◆ Work item ◆
Copy every line of the data in which the word "biomass" occurs.

[Structured diff data]
BEGIN
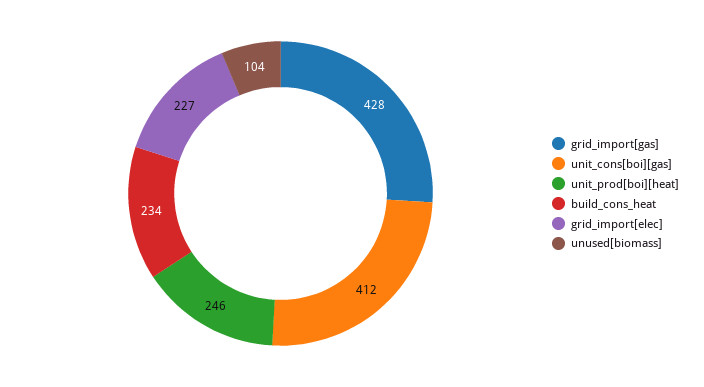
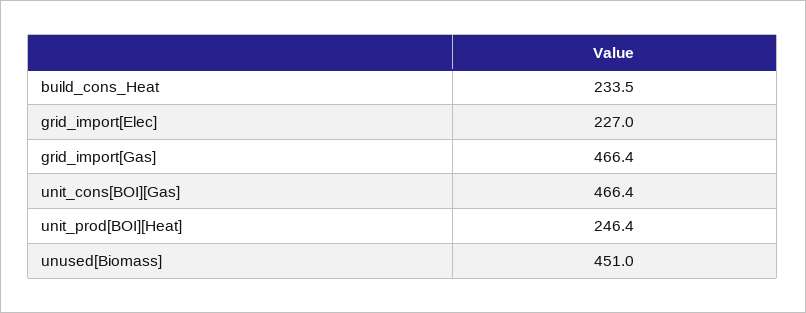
  {
-   "grid_import[gas]": 428,
+   "grid_import[gas]": 466.4,
-   "unit_cons[boi][gas]": 412,
+   "unit_cons[boi][gas]": 466.4,
    "unit_prod[boi][heat]": 246.4,
    "build_cons_heat": 233.5,
    "grid_import[elec]": 227,
-   "unused[biomass]": 104
+   "unused[biomass]": 451
  }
END
◆ Response to the task ◆
-   "unused[biomass]": 104
+   "unused[biomass]": 451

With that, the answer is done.